London’s FTSE 100 was down 0.7 percent.

The U.S. dollar index was around 110.24, having hit a 20-year high of 110.69 earlier in the session.

The 10-year U.S. Treasury yield hit its highest since mid-June at 3.365 percent, before easing slightly.

“I wouldn’t be surprised if the Fed starts to get a bit concerned about the strength of its domestic currency,” said Equiti’s David Madden, who said a strong dollar could have a negative impact on U.S. exports.

The Japanese yen was at 144.015 versus the U.S. dollar, having hit its weakest since August 1998 at 144.38 yen per dollar.
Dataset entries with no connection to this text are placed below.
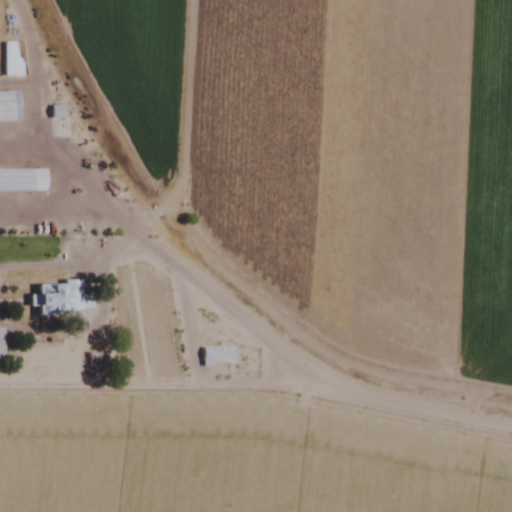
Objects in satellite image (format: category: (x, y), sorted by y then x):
building: (8, 60)
building: (6, 107)
crop: (337, 160)
building: (20, 180)
building: (56, 300)
road: (235, 320)
building: (0, 349)
building: (214, 357)
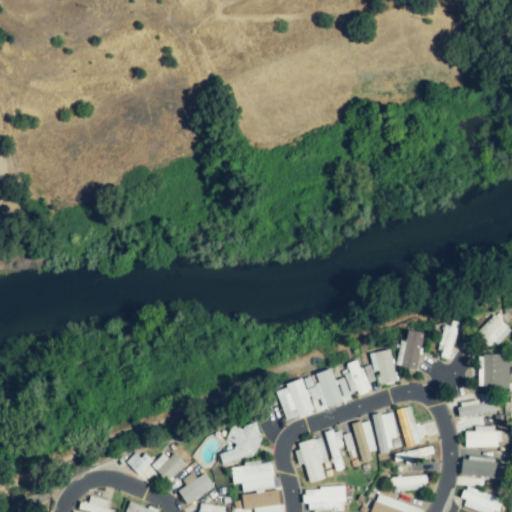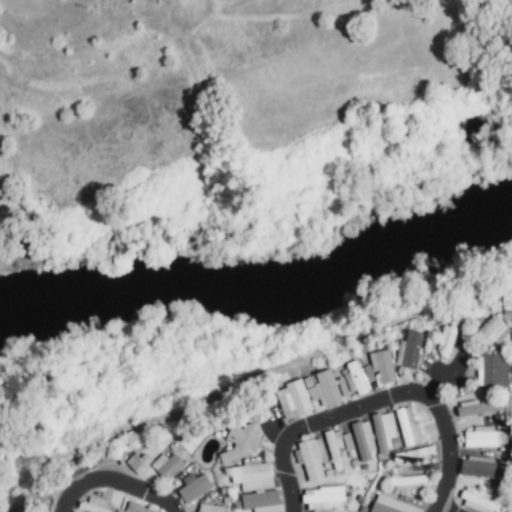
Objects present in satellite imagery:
river: (267, 313)
building: (492, 331)
building: (448, 338)
building: (410, 349)
building: (382, 366)
building: (493, 371)
building: (356, 377)
building: (323, 389)
building: (342, 389)
building: (293, 400)
road: (376, 403)
building: (408, 426)
building: (383, 431)
building: (482, 437)
building: (363, 439)
building: (240, 443)
building: (333, 447)
building: (412, 454)
building: (311, 458)
building: (138, 462)
building: (168, 465)
building: (481, 468)
building: (252, 476)
road: (113, 483)
building: (407, 483)
building: (194, 488)
building: (323, 498)
building: (478, 501)
building: (261, 502)
building: (386, 504)
building: (94, 505)
building: (136, 508)
building: (210, 508)
road: (442, 509)
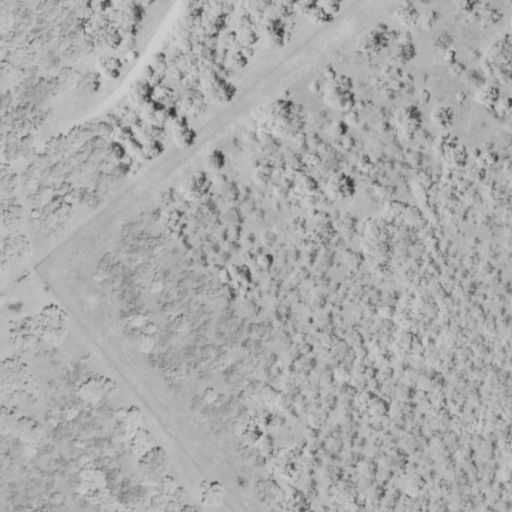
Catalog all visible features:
road: (109, 103)
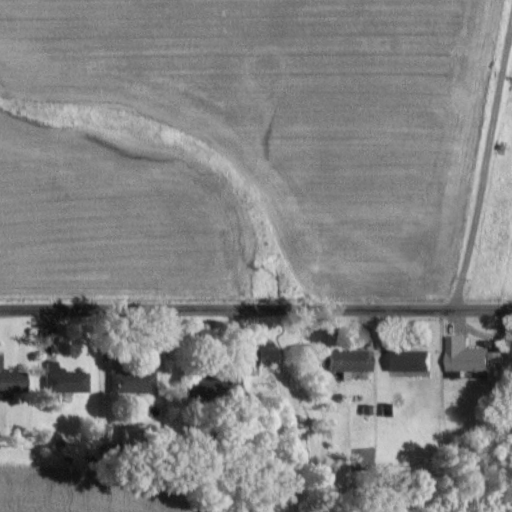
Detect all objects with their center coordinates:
road: (480, 157)
road: (256, 314)
building: (472, 359)
building: (406, 360)
building: (347, 362)
building: (63, 380)
building: (11, 382)
building: (131, 382)
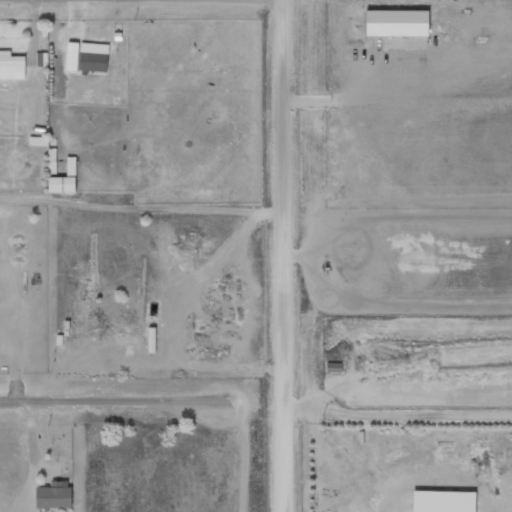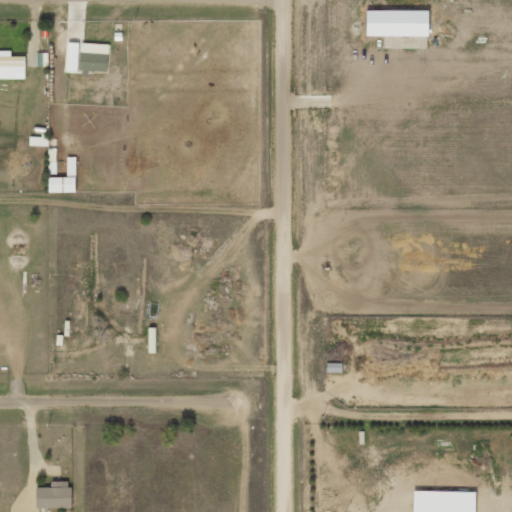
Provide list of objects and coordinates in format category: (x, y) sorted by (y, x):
building: (72, 61)
building: (93, 62)
building: (64, 181)
road: (283, 255)
road: (109, 400)
building: (54, 496)
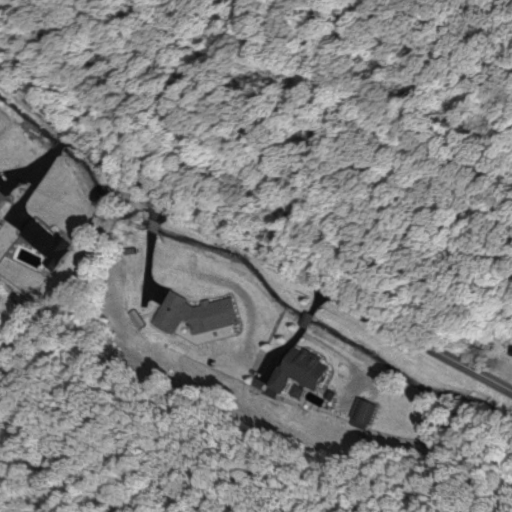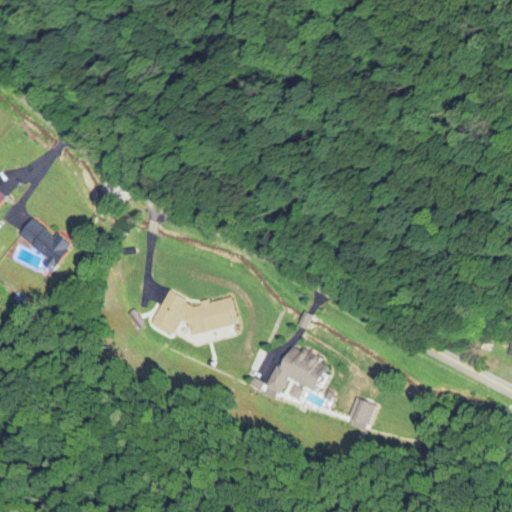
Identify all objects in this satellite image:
building: (1, 198)
building: (42, 242)
road: (243, 257)
building: (192, 316)
building: (508, 351)
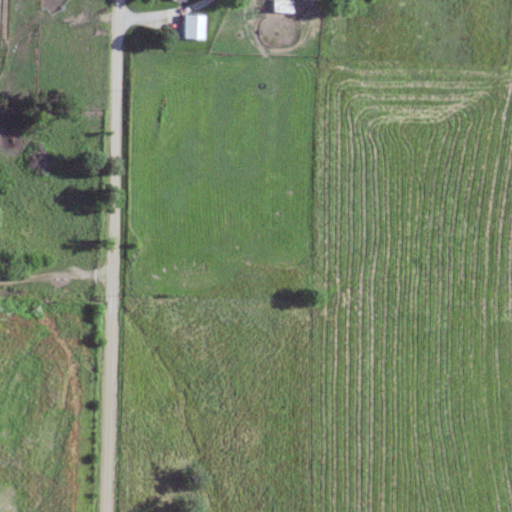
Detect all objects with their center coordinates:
building: (171, 0)
building: (281, 6)
road: (161, 16)
building: (191, 28)
road: (109, 256)
road: (54, 257)
crop: (43, 402)
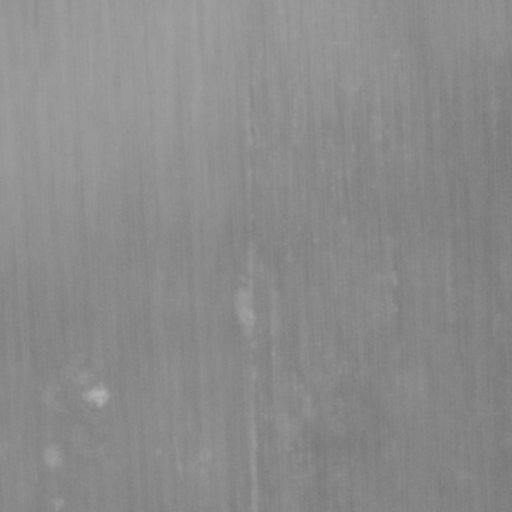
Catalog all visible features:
crop: (256, 256)
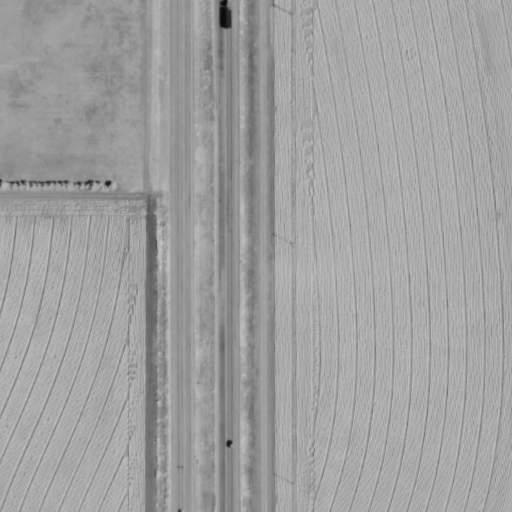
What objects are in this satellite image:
road: (187, 256)
road: (233, 256)
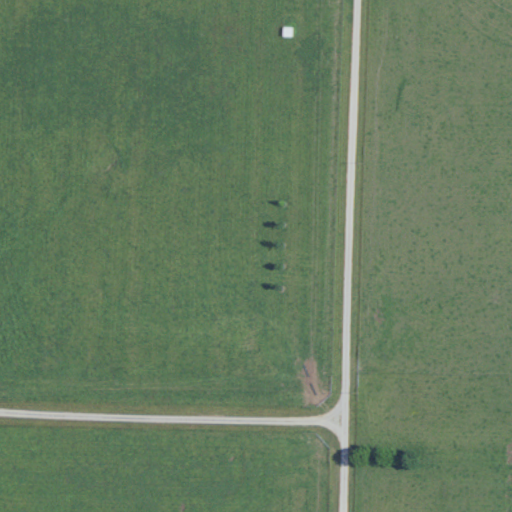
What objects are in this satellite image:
road: (167, 408)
Japan’s government said it wants to act if “rapid, one-sided” moves in the currency market continue.

The Chinese yuan sank to a two-year trough, closing in on the psychologically important 7 per dollar mark despite steps by authorities to stem its decline.

Eurozone government bond yields rose in early trading, ahead of an expected 75 basis-point rate hike from the European Central Bank on Thursday.

The euro was up 0.2 percent at $0.9925.

The British pound was a touch lower at $1.15045. Liz Truss, who took over as Britain’s prime minister on Tuesday, vowed immediate action to help the economy, which faces double-digit inflation and an expected lengthy recession.

Showing correlation with mainstream financial markets, cryptocurrency bitcoin touched its lowest since mid-June and the market cap of all cryptocurrencies fell below $1 trillion, according to data provider CoinGecko.

The Bank of Canada is expected to announce a large rate hike later on Wednesday as it battles to curb inflation at its highest in nearly four decades.

As Europe grapples with surging energy prices, market-watchers are waiting for a meeting of European Union energy ministers on Friday.

Gas prices jumped on Monday after Russia said its Nord Stream 1 pipeline would stay shut.